Mia en transit

L’ai trouvé pourquoi

21 mars, 2007 · 3 commentaires

Bon. Me semblait. Suis toquée pour une raison.

Je viens de terminer un livre que j’ai adoré:”Atonement“, mon premier Ian McEwan.

Atonement veut dire quelque chose comme rédemption, le pardon d’une faute grave, d’une transgression. Quelle maîtrise de la plume, du langage intérieur et de ses mystérieux méandres. On se reconnaît. Faut lire, pour la description méticuleuse des côtés clair-obscurs des personnages. Tout n’est pas beau et gentil chez McEwan. Chez les moins bien, tout n’est pas laid et méchant, non plus.

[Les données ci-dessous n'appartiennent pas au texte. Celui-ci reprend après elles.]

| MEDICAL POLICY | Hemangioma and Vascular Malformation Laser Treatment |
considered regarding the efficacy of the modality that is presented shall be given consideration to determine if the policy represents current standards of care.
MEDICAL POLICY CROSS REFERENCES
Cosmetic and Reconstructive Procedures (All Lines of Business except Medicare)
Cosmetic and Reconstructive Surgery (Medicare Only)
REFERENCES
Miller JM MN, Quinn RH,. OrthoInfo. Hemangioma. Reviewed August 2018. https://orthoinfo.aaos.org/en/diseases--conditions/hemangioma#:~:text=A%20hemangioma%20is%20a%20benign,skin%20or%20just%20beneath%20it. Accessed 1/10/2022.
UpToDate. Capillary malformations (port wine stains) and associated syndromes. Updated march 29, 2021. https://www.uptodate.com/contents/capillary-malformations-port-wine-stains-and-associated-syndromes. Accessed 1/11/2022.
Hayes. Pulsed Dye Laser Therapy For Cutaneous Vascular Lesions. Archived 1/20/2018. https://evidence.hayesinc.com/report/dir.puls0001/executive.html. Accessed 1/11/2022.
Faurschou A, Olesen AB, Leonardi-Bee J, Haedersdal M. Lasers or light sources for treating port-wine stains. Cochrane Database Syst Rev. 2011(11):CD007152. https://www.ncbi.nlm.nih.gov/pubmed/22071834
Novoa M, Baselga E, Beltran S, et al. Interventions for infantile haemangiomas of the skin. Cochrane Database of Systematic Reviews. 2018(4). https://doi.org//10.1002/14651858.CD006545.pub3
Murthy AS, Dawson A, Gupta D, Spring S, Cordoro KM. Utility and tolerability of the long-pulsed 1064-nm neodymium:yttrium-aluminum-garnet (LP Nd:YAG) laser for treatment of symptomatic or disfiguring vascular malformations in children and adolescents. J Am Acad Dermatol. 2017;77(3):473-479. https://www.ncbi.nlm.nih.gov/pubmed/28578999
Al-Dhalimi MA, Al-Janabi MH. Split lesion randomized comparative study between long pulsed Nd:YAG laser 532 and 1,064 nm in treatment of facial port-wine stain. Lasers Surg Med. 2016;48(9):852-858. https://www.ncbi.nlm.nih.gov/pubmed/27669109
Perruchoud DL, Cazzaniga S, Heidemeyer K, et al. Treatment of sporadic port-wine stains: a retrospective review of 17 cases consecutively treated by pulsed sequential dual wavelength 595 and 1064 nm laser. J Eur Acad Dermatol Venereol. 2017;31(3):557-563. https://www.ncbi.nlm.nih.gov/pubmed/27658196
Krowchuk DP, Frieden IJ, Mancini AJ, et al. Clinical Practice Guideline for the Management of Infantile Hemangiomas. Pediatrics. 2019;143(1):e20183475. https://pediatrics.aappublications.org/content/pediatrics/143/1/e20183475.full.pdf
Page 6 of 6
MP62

Et c’est ce qui est bien. Comme la vraie vie.

Je n’ai rien lu de sa période qu’on dit macabre. Je ne sais pas si ça m’interessera, mais aujourd’hui je suis gagnée. Le Washington Post aurait dit de lui:

“No one now writing fiction in the English language surpasses Ian McEwan.”

Bon c’est clair. Et ça battait bien d’autres choses comme recommandation. Alors nous avons débloqué un budget.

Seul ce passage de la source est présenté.